Crítica de Cine

Tosco y sanguinolento retrato de un héroe

Andrew Garfield, en la película.

Andrew Garfield, en la película. / d. s.

Para hacer el canto a un pacifista objetor de conciencia que fue condecorado con la Medalla de Honor del Congreso por su heroico comportamiento como sanitario durante la batalla de Okinawa, Mel Gibson monta en la tercera parte de la película un espectáculo gore-pirotécnico que le permite dar rienda suelta a su conocido gusto por la sangre y las vísceras bajo pretexto de un realismo extremo que confunde con tremendismo. Las dos partes que la anteceden están dedicadas a contar la infancia y adolescencia del protagonista -lo que incluye su conversión religiosa a la no violencia tras descalabrar a su hermano y casi pegarle un tiro a su maltratador padre-, y a su entrenamiento en el campamento militar -y sus sufrimientos, hostigado por sus compañeros y sus mandos por no querer tocar un arma- cuando se alista como voluntario tras el bombardeo de Pearl Harbor.

El mérito mayor de esta película, a la que la crítica ha hecho rendibús que no comparto, es presentarnos a Desmond Doss (1919-206) quien, tras sus traumáticas experiencias familiares y guiado por su fe religiosa -pertenecía a la Iglesia Adventista del Séptimo Día-, se debatió entre su deseo de servir a su país en el frente y su renuncia a tomar las armas y matar. La solución, tan brillante como valiente y coherente pero dificilísima de integrarse en la disciplina militar, fue ser sanitario para estar en primera línea salvando vidas en vez de matando. De ser considerado un cobarde por negarse a combatir pasó a ser un héroe nacional tras sus increíblemente arriesgadas actuaciones en Okinawa.
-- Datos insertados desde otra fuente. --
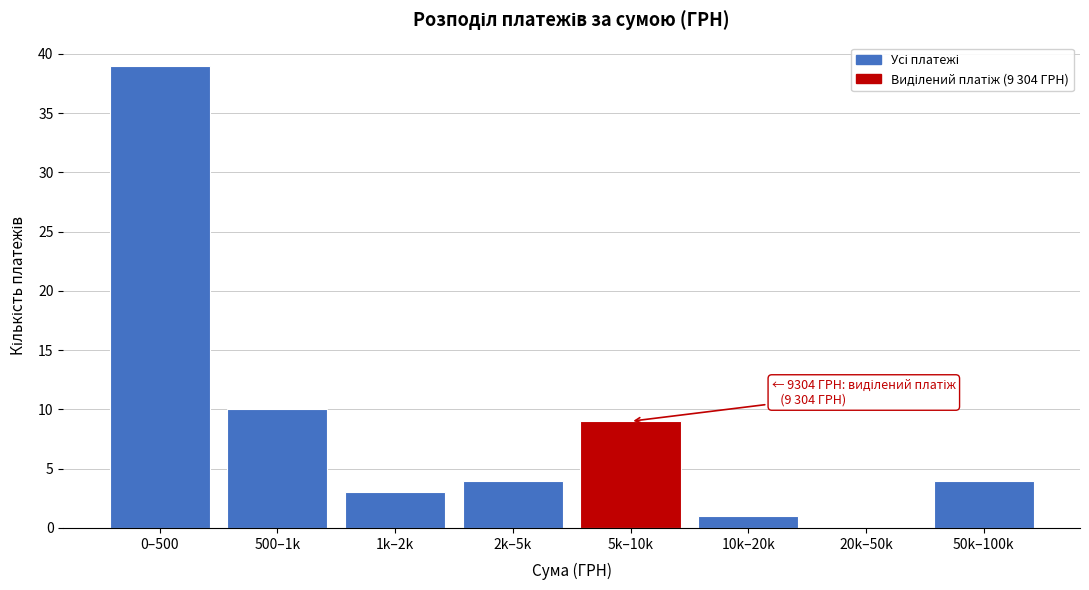

Reading left to right, what are all the values shown in this chart?

0–500=39	500–1k=10	1k–2k=3	2k–5k=4	5k–10k=9	10k–20k=1	20k–50k=0	50k–100k=4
Gibson está discreto en la primera parte, torpe y reiterativo en la segunda (ambas con aire de telefilme), y excesivo en la tercera. Sus modales cinematográficos son toscos; el recurso a la cámara lenta es empachoso y el uso de la música heroico-celestial de Rupert Gregson-Williams, de estampita. Su capacidad para representar los caracteres es muy limitada. Y su gusto por la carnaza hace que la prolongadísima, espectacular y tremendista secuencia bélica asquee más que sobrecoja. La guerra no es así, es muchísimo peor. Pero su crueldad no se recrea en una pantalla solo por acumulación de truculencias. Nada que ver con el inicio de Salvar al soldado Ryan que cambió para siempre la forma de filmar la guerra moderna, y de la que Gibson es deudor; allí se sentía el miedo de los soldados a través de un elaborado discurso fílmico. Nada que ver tampoco con Banderas de nuestros padres o Cartas desde Iwo Jima, en las que Eastwood usaba la violencia extrema en un contexto dramático coherente. Esto, en cambio, es carne picada por tiros y explosiones. O una barbacoa, dado el gusto fallero de Gibson por representar la acción de los lanzallamas. Pero esto no extraña en quien convirtió Apocalypto es una especie de Holocausto caníbal en versión maya y la Pasión de Cristo en un Saw bíblico.